== TEXT EXTRACT ==

Log in with the above credentials, and you will be greeted by the ARM dashboard. Go to settings to verify the drive is connected. You can burn movies at this state if you have verified that the drive is in the settings. However, if you want ARM to identify the movie you are ripping, you will need to do one more thing.
Automatically Identifying Movies
There is a "free" (limit of 1000 per day) service ARM uses to get information on what movie is being ripped, called OMDb, that contains information on tons of movies. By acquiring access to the service and using the key from the service you will also get the movie data embedded when you rip!
OMDb signup is located here, and you just have to click Free and insert the required fields. You can say for "Use": "Automatic metadata lookups for ripping movies" or something similar. In your email, you should get the key, and we will SSH into your server and edit the config file with this command:
sed -i 's/^OMDB_API_KEY: ""/OMDB_API_KEY: "APIKEYGOESHERE"/' config.yaml
Now we need to restart the application with this command: sudo docker restart arm-rippers
. You should be able to put a disk in and go to http ://<IP_OF_MACHINE>:8080 again and go to settings on your primary computer and see if the movies show up. It should! Rips eat a lot of storage, so make sure you have external drives at the ready
Now you are ready to start preserving your library automatically. After a rip is done, the tray will eject, and you can just cycle through. However, if you want to have a bit more peace of mind, you can back up your configuration and media.
Backup & Restore
Backups can help protect your configuration and media in case of an emergency, so restoration makes it feel like nothing ever happened. You will need to back up your configuration and media. I recommend backing them up separately (different drives). The only thing of note is that the movies you backup will take a LOT of space (1 4k rip = ~100GB), so make sure you have a lot of external or NAS storage.

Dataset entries
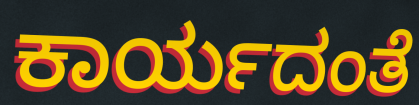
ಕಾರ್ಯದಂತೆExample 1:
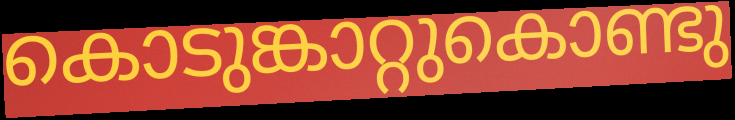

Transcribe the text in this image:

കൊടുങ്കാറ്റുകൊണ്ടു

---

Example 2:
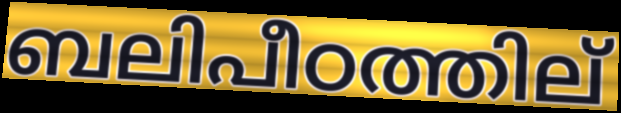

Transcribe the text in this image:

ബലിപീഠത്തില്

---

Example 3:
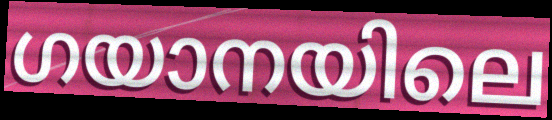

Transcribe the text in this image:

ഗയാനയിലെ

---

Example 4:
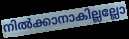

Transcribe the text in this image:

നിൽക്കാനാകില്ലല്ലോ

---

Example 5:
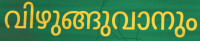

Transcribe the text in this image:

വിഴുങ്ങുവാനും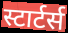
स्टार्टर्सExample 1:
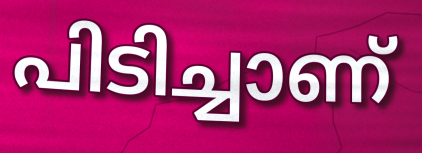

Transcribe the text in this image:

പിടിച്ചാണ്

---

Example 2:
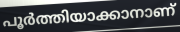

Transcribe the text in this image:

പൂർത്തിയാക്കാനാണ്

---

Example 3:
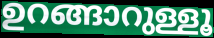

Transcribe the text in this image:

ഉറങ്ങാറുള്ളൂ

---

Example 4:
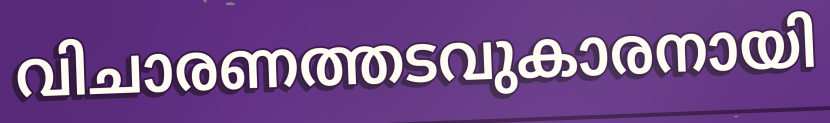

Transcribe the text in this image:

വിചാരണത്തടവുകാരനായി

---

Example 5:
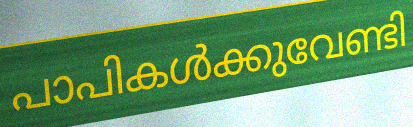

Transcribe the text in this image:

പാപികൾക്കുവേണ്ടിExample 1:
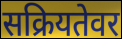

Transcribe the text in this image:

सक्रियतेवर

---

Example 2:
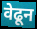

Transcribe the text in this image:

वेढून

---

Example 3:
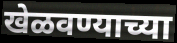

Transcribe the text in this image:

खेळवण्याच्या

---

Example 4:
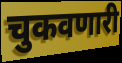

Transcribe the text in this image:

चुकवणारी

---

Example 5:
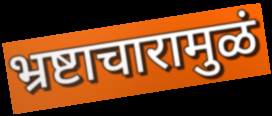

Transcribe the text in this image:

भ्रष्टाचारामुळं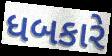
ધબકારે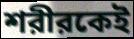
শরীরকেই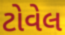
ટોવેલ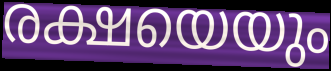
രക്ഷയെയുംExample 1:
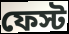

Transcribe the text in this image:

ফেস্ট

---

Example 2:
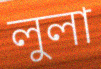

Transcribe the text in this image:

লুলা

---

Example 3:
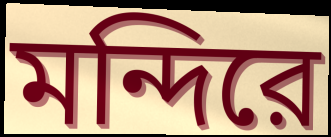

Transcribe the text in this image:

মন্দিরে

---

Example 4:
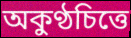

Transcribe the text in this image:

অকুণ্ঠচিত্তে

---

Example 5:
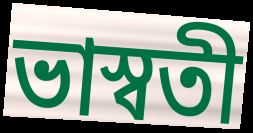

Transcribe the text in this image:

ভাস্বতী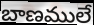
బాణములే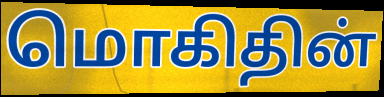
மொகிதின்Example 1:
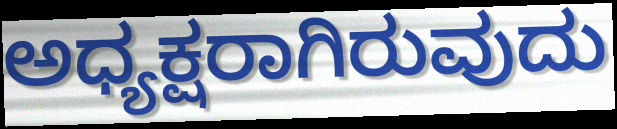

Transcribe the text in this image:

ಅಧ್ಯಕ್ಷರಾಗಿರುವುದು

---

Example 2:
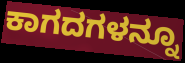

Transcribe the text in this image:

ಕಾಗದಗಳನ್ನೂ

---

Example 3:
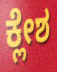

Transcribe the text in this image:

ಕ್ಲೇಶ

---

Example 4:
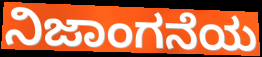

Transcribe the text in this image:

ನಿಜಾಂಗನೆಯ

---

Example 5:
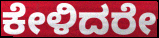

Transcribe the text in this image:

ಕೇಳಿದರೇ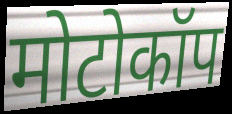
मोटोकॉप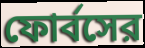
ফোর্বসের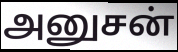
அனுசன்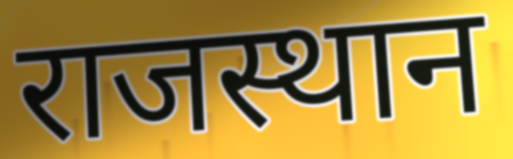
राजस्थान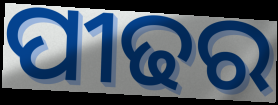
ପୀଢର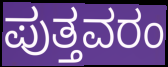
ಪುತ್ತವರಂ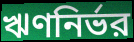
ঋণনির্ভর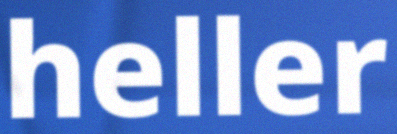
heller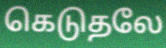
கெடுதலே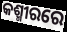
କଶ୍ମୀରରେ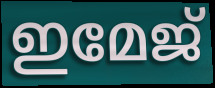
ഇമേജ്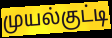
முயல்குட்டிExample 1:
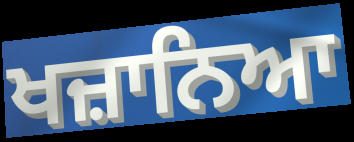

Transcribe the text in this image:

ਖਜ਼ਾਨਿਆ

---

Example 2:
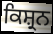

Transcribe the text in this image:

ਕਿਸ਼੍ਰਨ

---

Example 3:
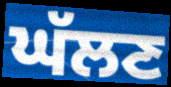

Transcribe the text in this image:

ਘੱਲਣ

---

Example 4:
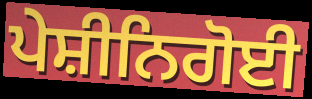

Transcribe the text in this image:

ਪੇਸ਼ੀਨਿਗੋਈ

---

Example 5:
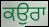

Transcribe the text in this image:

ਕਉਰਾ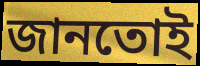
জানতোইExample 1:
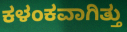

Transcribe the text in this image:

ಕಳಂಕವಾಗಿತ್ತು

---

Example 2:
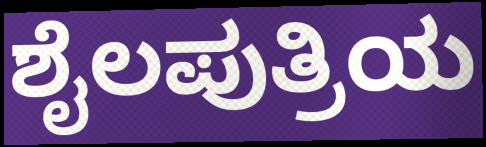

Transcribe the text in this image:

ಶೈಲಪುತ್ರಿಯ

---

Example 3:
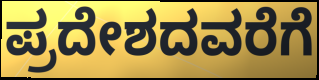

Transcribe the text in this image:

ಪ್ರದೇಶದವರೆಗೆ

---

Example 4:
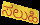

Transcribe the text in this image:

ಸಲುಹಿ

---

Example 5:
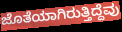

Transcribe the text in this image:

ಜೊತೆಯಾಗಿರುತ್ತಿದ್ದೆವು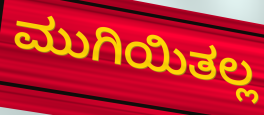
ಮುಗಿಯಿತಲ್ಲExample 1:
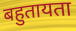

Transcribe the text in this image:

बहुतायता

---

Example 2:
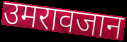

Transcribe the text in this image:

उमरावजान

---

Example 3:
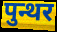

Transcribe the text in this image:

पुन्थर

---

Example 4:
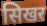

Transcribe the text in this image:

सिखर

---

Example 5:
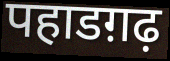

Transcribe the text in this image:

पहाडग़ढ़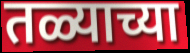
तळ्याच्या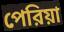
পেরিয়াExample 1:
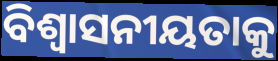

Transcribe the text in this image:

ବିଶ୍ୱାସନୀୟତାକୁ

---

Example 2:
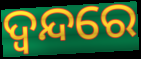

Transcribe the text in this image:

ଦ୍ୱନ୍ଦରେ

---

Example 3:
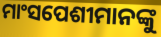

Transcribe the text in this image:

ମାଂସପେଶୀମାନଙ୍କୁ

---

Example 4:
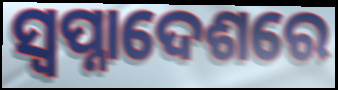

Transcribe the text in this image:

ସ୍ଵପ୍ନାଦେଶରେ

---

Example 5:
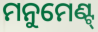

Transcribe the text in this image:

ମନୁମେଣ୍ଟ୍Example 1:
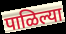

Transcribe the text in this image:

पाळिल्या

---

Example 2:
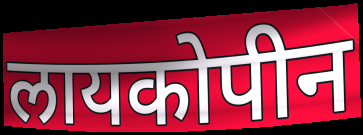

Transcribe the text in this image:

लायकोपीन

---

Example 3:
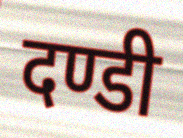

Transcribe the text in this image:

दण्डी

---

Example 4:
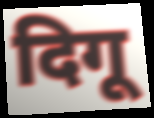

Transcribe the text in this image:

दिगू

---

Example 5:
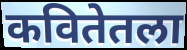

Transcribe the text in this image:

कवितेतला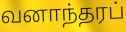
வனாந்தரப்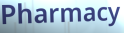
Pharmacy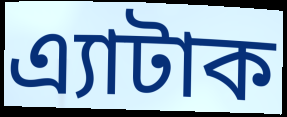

--

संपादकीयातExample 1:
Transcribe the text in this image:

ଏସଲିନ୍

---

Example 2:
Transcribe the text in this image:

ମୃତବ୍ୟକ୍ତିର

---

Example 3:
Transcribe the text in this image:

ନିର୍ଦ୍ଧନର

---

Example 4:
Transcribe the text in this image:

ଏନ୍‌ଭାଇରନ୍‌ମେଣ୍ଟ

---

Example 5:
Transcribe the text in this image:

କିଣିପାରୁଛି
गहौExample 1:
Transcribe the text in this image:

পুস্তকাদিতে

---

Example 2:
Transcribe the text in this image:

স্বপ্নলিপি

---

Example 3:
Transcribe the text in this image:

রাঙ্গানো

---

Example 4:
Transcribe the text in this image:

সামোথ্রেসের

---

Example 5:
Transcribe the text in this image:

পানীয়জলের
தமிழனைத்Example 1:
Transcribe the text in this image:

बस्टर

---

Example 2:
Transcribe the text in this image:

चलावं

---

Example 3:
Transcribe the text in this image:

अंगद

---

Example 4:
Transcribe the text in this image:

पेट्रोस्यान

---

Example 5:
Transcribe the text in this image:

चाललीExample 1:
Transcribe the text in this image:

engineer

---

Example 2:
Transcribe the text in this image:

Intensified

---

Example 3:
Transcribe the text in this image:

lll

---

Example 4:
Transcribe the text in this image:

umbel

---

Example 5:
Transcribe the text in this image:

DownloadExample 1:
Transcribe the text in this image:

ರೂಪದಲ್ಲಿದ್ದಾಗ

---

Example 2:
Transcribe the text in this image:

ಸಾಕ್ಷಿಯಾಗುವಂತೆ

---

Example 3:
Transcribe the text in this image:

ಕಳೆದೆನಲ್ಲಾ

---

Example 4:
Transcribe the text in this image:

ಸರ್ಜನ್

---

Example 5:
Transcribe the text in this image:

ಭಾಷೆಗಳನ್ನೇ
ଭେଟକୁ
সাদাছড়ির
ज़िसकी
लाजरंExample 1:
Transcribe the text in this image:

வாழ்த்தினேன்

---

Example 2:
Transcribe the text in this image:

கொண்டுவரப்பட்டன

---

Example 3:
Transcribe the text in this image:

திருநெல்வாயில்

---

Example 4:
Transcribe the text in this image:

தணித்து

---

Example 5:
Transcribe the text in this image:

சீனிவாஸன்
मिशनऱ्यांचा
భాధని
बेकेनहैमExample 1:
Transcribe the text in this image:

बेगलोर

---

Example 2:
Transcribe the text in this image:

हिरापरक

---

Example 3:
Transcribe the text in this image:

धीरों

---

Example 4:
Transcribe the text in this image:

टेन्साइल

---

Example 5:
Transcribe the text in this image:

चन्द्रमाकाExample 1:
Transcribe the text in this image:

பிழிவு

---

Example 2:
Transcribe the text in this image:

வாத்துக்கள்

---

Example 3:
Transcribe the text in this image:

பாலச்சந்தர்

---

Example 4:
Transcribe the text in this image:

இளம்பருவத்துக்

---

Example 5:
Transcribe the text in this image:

== DIRECTIVES ==
a. In the ARM ripping guide, what is the daily limit on the free OMDb service?
b. Please pick up the ARM ripping guide after its final sentence and keep writing it.

== OUTPUTS BY TASK ==
a. 1000 per day.

b.
I won't introduce the whole process here, but for both your config and media, you want to follow: 3-2-1. A process where you have three copies of data, on two different types of media, one off-site (cloud or physically not where other copies are). The "configuration" for the app is located in /home/arm/db
, /home/arm/config/
,/home/arm/logs
, and /home/arm/start_arm_container.sh
. The media is /home/arm/media
and /home/arm/music
.
All you would need to do is connect an external hard drive to the server, copy the files to the hard drive, and it is highly recommended to back up to a cloud service as well to satisfy 3-2-1.
Restoring is as simple as moving the latest backup in place on a new setup. Putting /home/arm/
back together with the config, db, logs, media, music folders and start script. Then run:
chmod +x /home/arm/start_arm_container.sh
./home/arm/start_arm_container.sh
Conclusion
That largely concludes the tutorial for preserving movies. You aren't locked to movies being in certain locations on your computer, and much of the information can be altered. If you get stuck anywhere, feel free to email me or drop by the community Discord.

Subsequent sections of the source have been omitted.